### Extract to read
Joanne Kennedy showed up for work one day only to find out that she wasn’t needed that day. But this was no cause for celebration for the manager of one of Subway’s Oregon locations.
On the sandwich shop’s door, she found a sign reading: “This location is temporarily closed. Stay healthy and see you soon!”
Kennedy hadn’t been given any notice about the store’s closure.
“I live paycheck to paycheck supporting my kids,” she told Oregon’s KPTV FOX 12. “I don’t know where I’m going to get grocery money now.”
Kennedy’s store is one of 23 Subway locations that was abruptly shut down, KPTV reports. Over 200 employees are now out of work.
Subway isn’t the only chain restaurant facing struggles — here’s why things are changing so fast in the fast food market.
How did this happen?
Two weeks before the abrupt closure of her store, Kennedy noticed that the food she ordered wasn’t arriving.

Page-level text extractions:
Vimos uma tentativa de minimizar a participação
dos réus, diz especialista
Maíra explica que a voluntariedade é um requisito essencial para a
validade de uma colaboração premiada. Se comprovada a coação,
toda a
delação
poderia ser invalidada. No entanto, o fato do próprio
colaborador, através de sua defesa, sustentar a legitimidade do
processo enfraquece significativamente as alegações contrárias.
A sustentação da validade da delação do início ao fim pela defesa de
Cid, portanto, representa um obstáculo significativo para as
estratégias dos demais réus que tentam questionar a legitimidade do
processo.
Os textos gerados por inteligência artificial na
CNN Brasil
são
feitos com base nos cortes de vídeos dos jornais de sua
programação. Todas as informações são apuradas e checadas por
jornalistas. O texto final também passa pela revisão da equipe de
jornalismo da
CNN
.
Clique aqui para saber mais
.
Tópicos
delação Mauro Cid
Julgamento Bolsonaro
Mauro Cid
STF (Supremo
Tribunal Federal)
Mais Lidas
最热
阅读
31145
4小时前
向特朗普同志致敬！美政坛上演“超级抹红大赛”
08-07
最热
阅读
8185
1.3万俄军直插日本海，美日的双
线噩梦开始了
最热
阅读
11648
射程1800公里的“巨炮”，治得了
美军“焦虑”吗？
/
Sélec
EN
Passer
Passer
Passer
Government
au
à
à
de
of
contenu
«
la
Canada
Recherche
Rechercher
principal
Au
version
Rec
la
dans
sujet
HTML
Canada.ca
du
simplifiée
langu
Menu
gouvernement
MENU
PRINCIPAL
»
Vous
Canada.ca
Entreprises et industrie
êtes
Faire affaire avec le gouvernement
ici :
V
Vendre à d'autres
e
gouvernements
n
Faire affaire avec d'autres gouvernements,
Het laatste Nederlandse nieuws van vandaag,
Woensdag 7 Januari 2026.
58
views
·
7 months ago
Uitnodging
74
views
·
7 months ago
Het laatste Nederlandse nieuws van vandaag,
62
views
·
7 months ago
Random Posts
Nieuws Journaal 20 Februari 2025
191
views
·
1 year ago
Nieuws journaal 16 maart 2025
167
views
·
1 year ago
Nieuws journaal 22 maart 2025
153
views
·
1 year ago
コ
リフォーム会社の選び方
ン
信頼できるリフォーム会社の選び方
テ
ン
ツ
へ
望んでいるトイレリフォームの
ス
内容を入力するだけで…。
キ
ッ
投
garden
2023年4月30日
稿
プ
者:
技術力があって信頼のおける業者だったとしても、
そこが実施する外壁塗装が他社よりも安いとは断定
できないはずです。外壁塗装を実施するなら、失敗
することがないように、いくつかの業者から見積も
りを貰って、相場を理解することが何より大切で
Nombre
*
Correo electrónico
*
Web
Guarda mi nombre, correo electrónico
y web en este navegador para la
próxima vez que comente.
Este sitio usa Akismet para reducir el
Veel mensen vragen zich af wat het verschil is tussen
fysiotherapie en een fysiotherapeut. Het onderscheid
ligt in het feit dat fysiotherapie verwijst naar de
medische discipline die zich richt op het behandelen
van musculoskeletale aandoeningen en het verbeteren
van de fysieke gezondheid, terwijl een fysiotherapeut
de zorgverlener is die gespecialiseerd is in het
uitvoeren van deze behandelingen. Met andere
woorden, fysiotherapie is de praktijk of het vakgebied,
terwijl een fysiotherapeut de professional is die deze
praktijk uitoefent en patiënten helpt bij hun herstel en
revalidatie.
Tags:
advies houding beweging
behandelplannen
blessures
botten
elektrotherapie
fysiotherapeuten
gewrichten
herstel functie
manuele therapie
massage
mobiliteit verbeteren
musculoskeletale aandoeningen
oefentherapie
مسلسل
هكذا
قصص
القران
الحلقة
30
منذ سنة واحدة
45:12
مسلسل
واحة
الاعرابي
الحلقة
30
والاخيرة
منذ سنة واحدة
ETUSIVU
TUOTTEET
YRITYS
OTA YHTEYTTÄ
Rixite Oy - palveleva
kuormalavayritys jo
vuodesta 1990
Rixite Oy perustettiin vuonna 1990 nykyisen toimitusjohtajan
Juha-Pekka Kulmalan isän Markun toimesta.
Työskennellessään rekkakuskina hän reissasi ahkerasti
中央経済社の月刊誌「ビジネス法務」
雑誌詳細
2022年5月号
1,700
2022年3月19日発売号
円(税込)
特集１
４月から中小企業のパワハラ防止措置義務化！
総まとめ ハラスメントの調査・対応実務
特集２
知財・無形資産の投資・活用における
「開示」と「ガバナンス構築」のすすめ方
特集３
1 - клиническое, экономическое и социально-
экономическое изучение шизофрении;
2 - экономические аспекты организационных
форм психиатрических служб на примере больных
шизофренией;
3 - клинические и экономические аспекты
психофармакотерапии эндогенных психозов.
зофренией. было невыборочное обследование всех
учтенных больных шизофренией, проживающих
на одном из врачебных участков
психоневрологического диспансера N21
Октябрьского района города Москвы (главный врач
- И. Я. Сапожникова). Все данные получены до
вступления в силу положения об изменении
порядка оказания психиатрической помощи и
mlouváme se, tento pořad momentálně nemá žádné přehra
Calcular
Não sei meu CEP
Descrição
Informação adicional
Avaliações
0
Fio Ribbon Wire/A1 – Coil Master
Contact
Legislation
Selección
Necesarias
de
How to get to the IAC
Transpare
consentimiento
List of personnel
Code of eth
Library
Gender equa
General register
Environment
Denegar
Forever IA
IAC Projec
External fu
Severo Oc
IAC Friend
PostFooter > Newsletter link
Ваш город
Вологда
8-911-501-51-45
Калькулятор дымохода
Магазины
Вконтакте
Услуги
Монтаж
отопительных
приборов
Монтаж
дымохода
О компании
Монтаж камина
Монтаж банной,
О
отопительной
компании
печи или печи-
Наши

### What is needed
Reproduce the stretch of the article on the Subway closures from "Joanne Kennedy showed" through "the store’s closure.".

### Answer box
Joanne Kennedy showed up for work one day only to find out that she wasn’t needed that day. But this was no cause for celebration for the manager of one of Subway’s Oregon locations.
On the sandwich shop’s door, she found a sign reading: “This location is temporarily closed. Stay healthy and see you soon!”
Kennedy hadn’t been given any notice about the store’s closure.